Extrait :
LUCKY GIRLS
J'avais souvent imaginé ma rencontre avec Mme Chawla, la mère d'Arun. La chose se serait déroulée dans un restaurant, j'aurais porté l'élégant tailleur bleu envoyé par ma mère peu de temps après mon arrivée en Inde, et Mme Chawla n'aurait pas pu s'empêcher un seul instant de l'admirer. Dans ce fantasme récurrent, Arun se trouvait, bien entendu, toujours à mes côtés.
En réalité, Mme Chawla arriva un matin sans prévenir, dans une voiture avec chauffeur. J'étais assise à la table de la cuisine en train de boire mon thé, vêtue d'un short informe - pas le temps de mettre de l'ordre dans le salon ni de prendre une douche. Je me précipitai dans ma chambre, où Arun et moi avions si souvent dormi, et j'enfilai une robe - froissée mais propre, au moins. Je posai ma tasse dans l'évier et fis chauffer de l'eau. Puis je jetai un coup d'oeil par la fenêtre : Mme Chawla, sortie de la voiture, était là, les bras croisés, à surveiller la manoeuvre du chauffeur. La voiture avança, recula, puis avança de nouveau très lentement.
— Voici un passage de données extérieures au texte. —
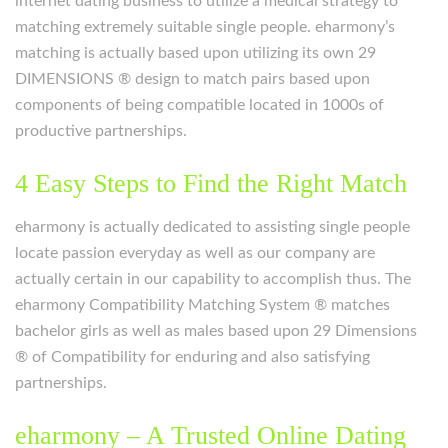
internet dating business to utilize a medical strategy to
matching extremely suitable single people. eharmony’s
matching is actually based upon utilizing its own 29
DIMENSIONS ® design to match pairs based upon
components of being compatible located in 1000s of
productive partnerships.
4 Easy Steps to Find the Right Match
eharmony is actually dedicated to assisting single people
locate passion everyday as well as our company are
actually certain in our capability to accomplish thus. The
eharmony Compatibility Matching System ® matches
bachelor girls as well as males based upon 29 Dimensions
® of Compatibility for enduring and also satisfying
partnerships.
eharmony – A Trusted Online Dating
Mme Chawla mit sa main en abat-jour pour passer en revue le jardin derrière la maison : mes vêtements suspendus à la corde à linge, les mainates perchés sur le poteau téléphonique, le gros tas de briques molles qui pourrissait. Je fus gagnée par un sentiment devenu familier depuis la mort d'Arun huit mois plus tôt, une sorte de peur panique qui me donnait envie de rester parfaitement immobile.
La sonnerie retentit.
«Bonjour madame Chawla, dis je. Je suis contente que vous soyez venue.» D'après son écriture, je m'attendais à trouver une femme plus impressionnante. Or elle mesurait quelques centimètres de moins que moi et possédait un bel embonpoint. Elle avait de longs cheveux teints en noir, avec une imposante strie blanche sur le devant. Enfin, elle portait un salwar-kameez bleu marine dont le pantalon s'étrécissait aux chevilles : depuis quelque temps, c'était à la mode.
«Oui, dit-elle. J'y tenais. Je ne pourrai pas rester longtemps.» Elle me lança un drôle de sourire, comme si je ne correspondais pas, moi non plus, à l'image qu'elle s'était faite de moi. «Voulez-vous du thé ?
- Vous avez du thé ?» répondit-elle, manifestement surprise, avant de regarder les stores fermés du salon. Sur la table où j'avais dîné la veille, et que j'avais demandé à Puja, la domestique, de débarrasser, il restait une serviette toute chiffonnée à côté de la salière et du poivrier. C'était le début de l'été, et les cafards commençaient déjà à transpirer des murs.
«Je vous en prie, ne vous dérangez pas, dit-elle. Puja fera ça très bien... Elle est dans la cuisine ?» Arun avait engagé Puja pour me faire la cuisine et le ménage. Le jour où il m'apprit qu'elle avait travaillé pour sa mère, j'espérai que cette dernière faisait un geste à mon égard. Or Puja était une très mauvaise femme de ménage, doublée d'une piètre cuisinière. Elle vivait dans une chambre à l'arrière de la maison, avec son mari et quatre petites filles ; le soir, je la voyais souvent accroupie dans le jardin, en train de préparer des chapatis sur un réchaud à gaz qu'éclairait une petite flamme bleue.
Présentation de l'éditeur :
Les héroïnes de ce recueil sont toutes issues de milieux aisés. Elles s'expatrient à Delhi, Bangkok, Bombay... s'y installent, épousent les coutumes locales, y cherchent les repères qui leur manquent dans leur pays, au sein de leurs propres familles.
Cinq nouvelles empreintes d'une sensation de flottement, de déplacement. Cinq héroïnes pour qui l'exil sert de révélateur sur les relations qu'elles entretiennent avec leur entourage proche. Nell Freudenberger explore l'attachement de ses personnages à leurs pays adoptifs, un attachement souvent plus profond et passionnel que leurs liens familiaux.
Chaque nouvelle de ce recueil remarquable révèle l'émergence d'un talent prodigieux.
Richard Ford
Des nouvelles étonnantes, pour la clarté de la langue, leur rythme, leur ton. Freudenberger est une conteuse qui gagne instantanément la confiance du lecteur et ne la perd pas.
Boston Globe
Nell Freudenberger est née à New York en 1975. Son recueil de nouvelles Lucky Girls a été récompensé par les prix PEN/Malamud et Whiting Writers et salué par la critique. En 2006, la jeune écrivain a publié son premier roman The Dissident.